- EXERCISE: Your answer should repeat the entries in full, exactly as given, with no pictures.

- SUPPLIED ENTRIES:
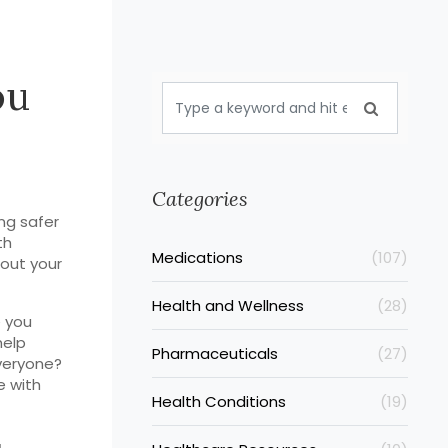
ou
Categories
ng safer
th
Medications
(107)
out your
Health and Wellness
(28)
e you
help
Pharmaceuticals
(27)
everyone?
e with
Health Conditions
(19)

- YOUR RESPONSE:
ou
Categories
ng safer
th
Medications
(107)
out your
Health and Wellness
(28)
e you
help
Pharmaceuticals
(27)
everyone?
e with
Health Conditions
(19)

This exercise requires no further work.